[[ Material provided open ]]

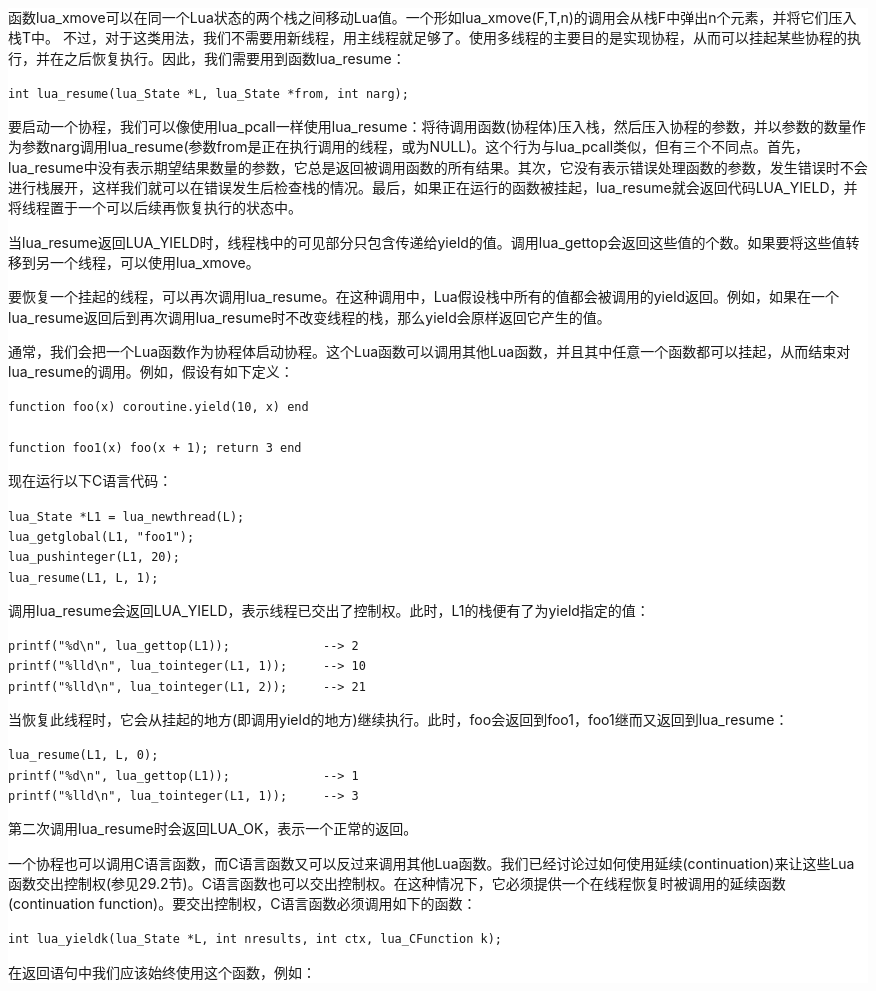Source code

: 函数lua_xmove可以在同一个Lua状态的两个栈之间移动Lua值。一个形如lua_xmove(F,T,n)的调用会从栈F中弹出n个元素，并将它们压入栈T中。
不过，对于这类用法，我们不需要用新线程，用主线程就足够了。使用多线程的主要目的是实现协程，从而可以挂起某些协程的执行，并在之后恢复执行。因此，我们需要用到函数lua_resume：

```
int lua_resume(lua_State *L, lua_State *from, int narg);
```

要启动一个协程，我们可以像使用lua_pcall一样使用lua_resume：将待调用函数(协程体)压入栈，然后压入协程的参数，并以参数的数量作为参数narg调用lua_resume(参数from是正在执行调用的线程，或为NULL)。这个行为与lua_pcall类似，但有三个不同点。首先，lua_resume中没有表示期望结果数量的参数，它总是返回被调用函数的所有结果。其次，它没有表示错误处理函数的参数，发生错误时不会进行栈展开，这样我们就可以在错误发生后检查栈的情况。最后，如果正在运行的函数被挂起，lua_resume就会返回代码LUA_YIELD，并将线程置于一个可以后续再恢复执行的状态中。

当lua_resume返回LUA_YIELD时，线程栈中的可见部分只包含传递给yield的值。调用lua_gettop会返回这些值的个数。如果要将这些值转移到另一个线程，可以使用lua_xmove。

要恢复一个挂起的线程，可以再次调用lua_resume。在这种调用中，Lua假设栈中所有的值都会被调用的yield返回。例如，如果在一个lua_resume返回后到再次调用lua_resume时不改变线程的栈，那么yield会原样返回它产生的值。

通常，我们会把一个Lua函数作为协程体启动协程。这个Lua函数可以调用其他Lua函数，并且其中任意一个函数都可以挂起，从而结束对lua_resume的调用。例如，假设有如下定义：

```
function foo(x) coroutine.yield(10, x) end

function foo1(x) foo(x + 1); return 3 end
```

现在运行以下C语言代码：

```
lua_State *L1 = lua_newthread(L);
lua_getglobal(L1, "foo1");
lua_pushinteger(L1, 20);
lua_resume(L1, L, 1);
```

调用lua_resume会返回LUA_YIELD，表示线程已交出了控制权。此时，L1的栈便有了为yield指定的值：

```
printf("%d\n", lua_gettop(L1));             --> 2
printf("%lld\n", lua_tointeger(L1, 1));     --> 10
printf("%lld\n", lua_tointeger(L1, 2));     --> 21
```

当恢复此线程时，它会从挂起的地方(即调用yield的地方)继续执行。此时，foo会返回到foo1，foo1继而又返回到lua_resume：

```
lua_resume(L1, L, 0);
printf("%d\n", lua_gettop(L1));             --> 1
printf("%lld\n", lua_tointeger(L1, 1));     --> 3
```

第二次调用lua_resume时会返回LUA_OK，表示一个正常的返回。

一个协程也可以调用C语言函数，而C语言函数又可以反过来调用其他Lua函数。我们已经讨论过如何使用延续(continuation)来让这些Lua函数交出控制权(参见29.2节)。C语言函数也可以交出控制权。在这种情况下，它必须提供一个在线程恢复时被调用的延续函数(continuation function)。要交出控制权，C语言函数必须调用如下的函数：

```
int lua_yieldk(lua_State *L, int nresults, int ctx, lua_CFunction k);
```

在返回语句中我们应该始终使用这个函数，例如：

[[ Material provided closed ]]
[[ Material provided open ]]

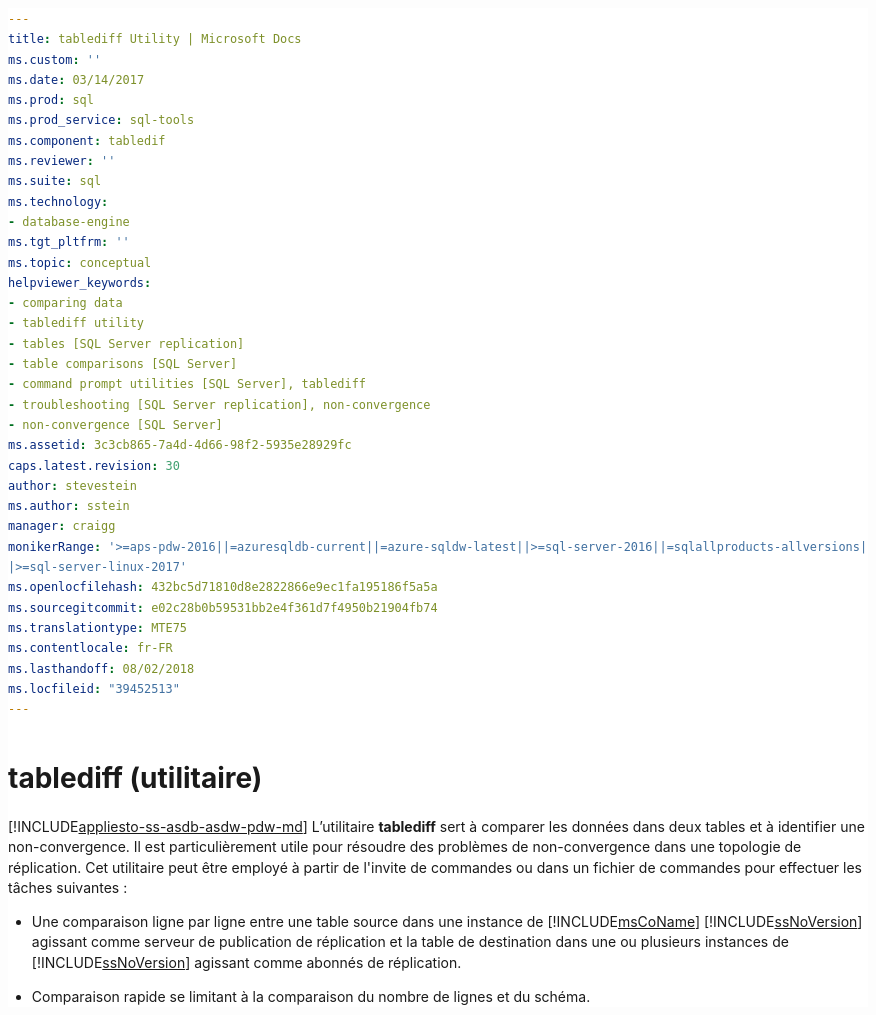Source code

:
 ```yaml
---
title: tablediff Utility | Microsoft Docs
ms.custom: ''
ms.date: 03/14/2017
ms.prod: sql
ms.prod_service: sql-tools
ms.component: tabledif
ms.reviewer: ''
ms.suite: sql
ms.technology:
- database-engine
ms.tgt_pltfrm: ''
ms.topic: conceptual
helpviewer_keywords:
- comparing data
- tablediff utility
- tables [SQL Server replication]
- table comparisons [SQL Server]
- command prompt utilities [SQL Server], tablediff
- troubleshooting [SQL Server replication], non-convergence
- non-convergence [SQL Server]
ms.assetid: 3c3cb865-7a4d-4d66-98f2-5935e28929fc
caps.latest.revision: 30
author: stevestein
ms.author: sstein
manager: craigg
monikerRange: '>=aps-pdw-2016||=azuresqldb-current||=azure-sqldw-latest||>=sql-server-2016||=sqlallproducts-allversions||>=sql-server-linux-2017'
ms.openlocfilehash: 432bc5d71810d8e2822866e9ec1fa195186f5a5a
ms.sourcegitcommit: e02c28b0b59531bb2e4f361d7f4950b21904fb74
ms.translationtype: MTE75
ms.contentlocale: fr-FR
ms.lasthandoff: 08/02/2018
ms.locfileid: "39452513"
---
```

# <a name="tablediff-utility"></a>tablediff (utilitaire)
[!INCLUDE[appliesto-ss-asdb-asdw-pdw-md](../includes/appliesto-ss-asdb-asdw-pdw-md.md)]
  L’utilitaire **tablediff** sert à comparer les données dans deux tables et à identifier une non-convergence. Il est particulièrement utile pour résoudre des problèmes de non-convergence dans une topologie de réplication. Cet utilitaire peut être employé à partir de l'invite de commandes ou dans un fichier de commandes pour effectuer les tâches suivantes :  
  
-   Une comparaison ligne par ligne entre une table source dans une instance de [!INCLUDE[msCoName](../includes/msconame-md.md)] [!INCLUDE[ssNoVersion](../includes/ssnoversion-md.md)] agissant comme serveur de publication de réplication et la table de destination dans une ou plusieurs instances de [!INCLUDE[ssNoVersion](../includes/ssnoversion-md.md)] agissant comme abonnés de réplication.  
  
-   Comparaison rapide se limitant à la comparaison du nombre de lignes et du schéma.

[[ Material provided closed ]]

| How to complete this task |
Return a copy of each line in the records above that has "author" in it.

| Exercise solution |
author: stevestein
ms.author: sstein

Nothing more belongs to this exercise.